Wiederholung einstweiliger Anordnung: Aussetzung der Übergabe an Rumänien
- Gericht
- BVerfG
- Spruchkörper
- 2. Senat 2. Kammer
- Aktenzeichen
- 2 BvR 2100/18
- Datum
- 05.03.2020
- Rechtsgebiet
- Öffentliches Recht
- ECLI
- ECLI:DE:BVerfG:2020:rk20200305.2bvr210018
Abstrakte Rechtssätze
Das Bundesverfassungsgericht kann eine einstweilige Anordnung wiederholen, wenn die gesetzlichen Voraussetzungen für ihren erstmaligen Erlass weiterhin gegeben sind.
Die Wiederholung einer einstweiligen Anordnung kann befristet werden; eine solche Wiederholung ist längstens für die Dauer von sechs Monaten zulässig (§ 32 Abs. 6 Satz 2 BVerfGG).
Die einstweilige Aussetzung der Übergabe an ausländische Behörden berührt nicht die Vollziehung der Auslieferungshaft.

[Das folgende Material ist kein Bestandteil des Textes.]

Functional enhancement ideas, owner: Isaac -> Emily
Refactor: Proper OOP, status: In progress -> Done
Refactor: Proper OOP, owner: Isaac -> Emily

Bei der Wiederholung einer einstweiligen Anordnung kann das Gericht zur Begründung auf frühere Beschlüsse verweisen, sofern die maßgeblichen Umstände unverändert fortbestehen.
Vorinstanzen
vorgehend OLG Celle, 20. September 2018, Az: 2 AR (Ausl) 39/18, Beschluss
vorgehend OLG Celle, 5. September 2018, Az: 2 AR (Ausl) 39/18, Beschluss
vorgehend BVerfG, 21. September 2018, Az: 2 BvR 2100/18, Beschluss
vorgehend BVerfG, 17. Oktober 2018, Az: 2 BvR 2100/18, Beschluss
vorgehend BVerfG, 11. April 2019, Az: 2 BvR 2100/18, Beschluss
vorgehend BVerfG, 26. September 2019, Az: 2 BvR 2100/18, Beschluss
nachgehend BVerfG, 4. August 2020, Az: 2 BvR 2100/18, Einstweilige Anordnung
nachgehend BVerfG, 1. Dezember 2020, Az: 2 BvR 1845/18, Beschluss
Tenor
Die einstweilige Anordnung vom 21. September 2018, wiederholt mit Beschlüssen vom 17. Oktober 2018, vom 11. April 2019 und vom 26. September 2019, wird bis zu einer Entscheidung über die Verfassungsbeschwerde, längstens für die Dauer von sechs Monaten, wiederholt (§ 32 Absatz 6 Satz 2 Bundesverfassungsgerichtsgesetz).
Gründe
I.
Das Bundesverfassungsgericht hat durch einstweilige Anordnung vom 21. September 2018 die Übergabe des Beschwerdeführers an die rumänischen Behörden bis zur Entscheidung über die Verfassungsbeschwerde, längstens für die Dauer von sechs Monaten, einstweilen ausgesetzt und die einstweilige Anordnung mit Beschlüssen vom 17. Oktober 2018, vom 11. April 2019 und vom 26. September 2019 wiederholt.
II.
Das Bundesverfassungsgericht kann eine einstweilige Anordnung dann wiederholen, wenn die gesetzlichen Voraussetzungen für den erstmaligen Erlass einer solchen Anordnung noch gegeben sind (vgl. BVerfGE 21, 50; 89, 113 <115 f.>; 97, 102 <102>). Dies ist vorliegend der Fall. Zur Begründung wird auf den Beschluss vom 17. Oktober 2018 verwiesen.
III.
Die Vollziehung der Auslieferungshaft bleibt von der einstweiligen Anordnung unberührt.